:: Selected excerpt ::

Quackery: The National Council Against Health Fraud Perspective

William T. Jarvis, PhD
November 1999

The essence of "quackery" is intrinsic to the tradition of the marketplace as a setting wherein people may deceive each other, symbolized by the caduceus (i.e., wand of Hermes), a winged staff entwined by two facing serpents. Hermes was the god of the marketplace and the protector of merchants, messengers, thieves, and outlaws. In Homer's Hymn to Hermes, Apollo says26:

This among the Gods shall be your gift . . . To be considered as the Lord of those who swindle, housebreak, sheepsteal, and shoplift. A schemer beyond belief. . .

The two facing serpents on the wand of Hermes depict duplicity. The true symbol of medicine is the single serpent entwined around the staff of Asclepias, the Greek god of medicine. Sir William Butts, physician to Henry VIII, introduced the caduceus as a symbol of the medical profession, mistakenly believing it to be the staff of Asclepias.3

The duck, harmless creature though it be, now symbolizes quackery because it makes a great deal of noise about nothing.31 Fast-talking and persuasiveness have always characterized deceivers. Charlatan, a French word for "faker," was borrowed from the Italian word ciarlare, which means "to babble, patter, or chatter." The term quack is a clipped form of the Dutch word kwaksalver, which refers to one who "quacks" like a duck about his "salves" and remedies.12 Self-advertisement is a key attribute of quackery.17 The most thorough study of the problem of quackery ever done by Congress got to the heart of the matter when it defined a quack as "anyone who promotes medical schemes or remedies known to be false, or which are unproven, for a profit [emphasis added]."25

Use Versus Promotion

It is essential to distinguish between the "use" versus the "promotion" of false and unproven practices. Legitimate practitioners may use false remedies (i.e., placebos), clinical medicine allows for a certain amount of innovation in patient care such as the off-label use of drugs, and experimental medicine tests unproven procedures as part of medical progress. Nevertheless, legitimate providers do not promote false or unproven methods in the marketplace as "alternatives" to approved therapies. To promote is "to contribute to the growth and prosperity of; to present for public acceptance through advertising and publicity."30 It is such promotions that lure patients away from standard medicine and lead to the needless harm associated with quackery.

:: Required work ::
Write out the passage of the quackery essay starting at "It is essential" and ending at "associated with quackery.". Nothing in the listing is needed here.

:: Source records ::
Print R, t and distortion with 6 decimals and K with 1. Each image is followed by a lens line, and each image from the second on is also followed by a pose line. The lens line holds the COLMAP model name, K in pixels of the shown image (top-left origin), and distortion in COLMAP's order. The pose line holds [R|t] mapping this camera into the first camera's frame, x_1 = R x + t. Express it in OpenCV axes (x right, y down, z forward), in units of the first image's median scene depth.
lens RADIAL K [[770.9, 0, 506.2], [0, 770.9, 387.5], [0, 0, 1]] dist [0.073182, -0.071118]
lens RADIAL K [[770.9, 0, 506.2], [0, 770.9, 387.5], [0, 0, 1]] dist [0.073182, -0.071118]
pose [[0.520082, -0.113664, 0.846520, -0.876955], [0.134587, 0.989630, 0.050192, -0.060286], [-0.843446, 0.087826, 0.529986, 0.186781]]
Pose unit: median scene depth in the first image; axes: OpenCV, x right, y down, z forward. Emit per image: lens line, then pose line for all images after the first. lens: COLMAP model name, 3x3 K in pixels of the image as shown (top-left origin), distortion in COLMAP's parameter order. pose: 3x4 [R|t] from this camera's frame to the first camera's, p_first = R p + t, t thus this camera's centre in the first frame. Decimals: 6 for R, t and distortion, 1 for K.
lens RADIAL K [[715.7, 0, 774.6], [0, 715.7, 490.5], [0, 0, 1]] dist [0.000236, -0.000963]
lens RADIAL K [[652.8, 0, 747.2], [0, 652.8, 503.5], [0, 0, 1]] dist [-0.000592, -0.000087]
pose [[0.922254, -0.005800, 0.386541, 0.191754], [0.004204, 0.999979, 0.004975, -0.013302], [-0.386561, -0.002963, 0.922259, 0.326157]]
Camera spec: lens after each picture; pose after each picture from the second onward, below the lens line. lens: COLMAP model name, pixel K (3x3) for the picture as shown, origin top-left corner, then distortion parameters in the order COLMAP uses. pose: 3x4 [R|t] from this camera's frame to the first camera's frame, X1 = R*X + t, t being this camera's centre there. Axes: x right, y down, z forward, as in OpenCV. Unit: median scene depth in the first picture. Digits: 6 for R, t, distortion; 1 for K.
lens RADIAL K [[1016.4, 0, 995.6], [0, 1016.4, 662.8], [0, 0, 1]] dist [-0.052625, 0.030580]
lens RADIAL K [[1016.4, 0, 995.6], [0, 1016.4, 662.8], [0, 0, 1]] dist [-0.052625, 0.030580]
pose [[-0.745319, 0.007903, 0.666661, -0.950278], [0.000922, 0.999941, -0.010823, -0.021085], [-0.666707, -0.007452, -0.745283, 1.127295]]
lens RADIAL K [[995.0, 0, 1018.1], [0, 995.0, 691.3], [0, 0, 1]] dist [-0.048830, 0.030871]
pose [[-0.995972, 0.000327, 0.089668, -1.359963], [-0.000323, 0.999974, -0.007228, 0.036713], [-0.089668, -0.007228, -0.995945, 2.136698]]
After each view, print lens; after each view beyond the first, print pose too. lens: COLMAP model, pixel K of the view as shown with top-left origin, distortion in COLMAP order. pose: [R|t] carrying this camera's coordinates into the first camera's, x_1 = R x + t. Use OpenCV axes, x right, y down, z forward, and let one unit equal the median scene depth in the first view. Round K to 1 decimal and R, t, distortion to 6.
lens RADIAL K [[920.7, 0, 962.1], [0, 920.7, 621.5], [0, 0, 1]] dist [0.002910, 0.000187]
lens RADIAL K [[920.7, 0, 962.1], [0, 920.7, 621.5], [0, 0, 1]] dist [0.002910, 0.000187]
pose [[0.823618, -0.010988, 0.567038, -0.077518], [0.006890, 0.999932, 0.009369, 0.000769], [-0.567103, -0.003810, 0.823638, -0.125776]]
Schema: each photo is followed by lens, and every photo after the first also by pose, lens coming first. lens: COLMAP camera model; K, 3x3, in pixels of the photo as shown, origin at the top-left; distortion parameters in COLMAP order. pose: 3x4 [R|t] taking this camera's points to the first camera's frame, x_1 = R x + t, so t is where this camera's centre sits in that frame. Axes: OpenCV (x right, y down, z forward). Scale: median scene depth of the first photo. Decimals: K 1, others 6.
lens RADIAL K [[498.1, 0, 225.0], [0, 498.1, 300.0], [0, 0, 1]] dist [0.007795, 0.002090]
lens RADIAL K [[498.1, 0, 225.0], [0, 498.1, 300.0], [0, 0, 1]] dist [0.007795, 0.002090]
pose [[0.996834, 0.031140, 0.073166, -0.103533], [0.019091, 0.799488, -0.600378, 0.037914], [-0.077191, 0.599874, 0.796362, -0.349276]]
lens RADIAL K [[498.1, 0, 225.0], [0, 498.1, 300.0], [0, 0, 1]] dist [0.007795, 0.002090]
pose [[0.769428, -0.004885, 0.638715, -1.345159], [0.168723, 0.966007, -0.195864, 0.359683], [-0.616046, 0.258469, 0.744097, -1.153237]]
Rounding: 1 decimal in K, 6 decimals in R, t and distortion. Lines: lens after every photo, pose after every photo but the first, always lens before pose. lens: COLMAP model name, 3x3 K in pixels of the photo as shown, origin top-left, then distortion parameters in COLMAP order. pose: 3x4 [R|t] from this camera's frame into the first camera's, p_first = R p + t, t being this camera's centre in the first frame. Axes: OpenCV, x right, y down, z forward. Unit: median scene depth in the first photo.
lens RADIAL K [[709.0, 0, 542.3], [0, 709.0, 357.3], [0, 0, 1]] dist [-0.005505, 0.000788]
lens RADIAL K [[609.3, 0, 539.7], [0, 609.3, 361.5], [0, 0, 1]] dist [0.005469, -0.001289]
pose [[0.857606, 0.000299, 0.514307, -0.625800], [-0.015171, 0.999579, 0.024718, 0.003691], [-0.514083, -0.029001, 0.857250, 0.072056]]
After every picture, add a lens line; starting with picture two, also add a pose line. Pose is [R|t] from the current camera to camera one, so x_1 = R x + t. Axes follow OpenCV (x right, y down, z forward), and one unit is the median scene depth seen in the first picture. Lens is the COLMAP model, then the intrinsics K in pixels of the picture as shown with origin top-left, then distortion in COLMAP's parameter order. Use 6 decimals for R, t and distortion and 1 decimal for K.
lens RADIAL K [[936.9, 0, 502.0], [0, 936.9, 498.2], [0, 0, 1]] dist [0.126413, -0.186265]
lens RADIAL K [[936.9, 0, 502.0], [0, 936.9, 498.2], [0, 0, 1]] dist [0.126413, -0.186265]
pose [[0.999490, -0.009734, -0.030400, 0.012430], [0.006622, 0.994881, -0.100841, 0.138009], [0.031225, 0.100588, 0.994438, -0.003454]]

:: Reply to the task ::
It is essential to distinguish between the "use" versus the "promotion" of false and unproven practices. Legitimate practitioners may use false remedies (i.e., placebos), clinical medicine allows for a certain amount of innovation in patient care such as the off-label use of drugs, and experimental medicine tests unproven procedures as part of medical progress. Nevertheless, legitimate providers do not promote false or unproven methods in the marketplace as "alternatives" to approved therapies. To promote is "to contribute to the growth and prosperity of; to present for public acceptance through advertising and publicity."30 It is such promotions that lure patients away from standard medicine and lead to the needless harm associated with quackery.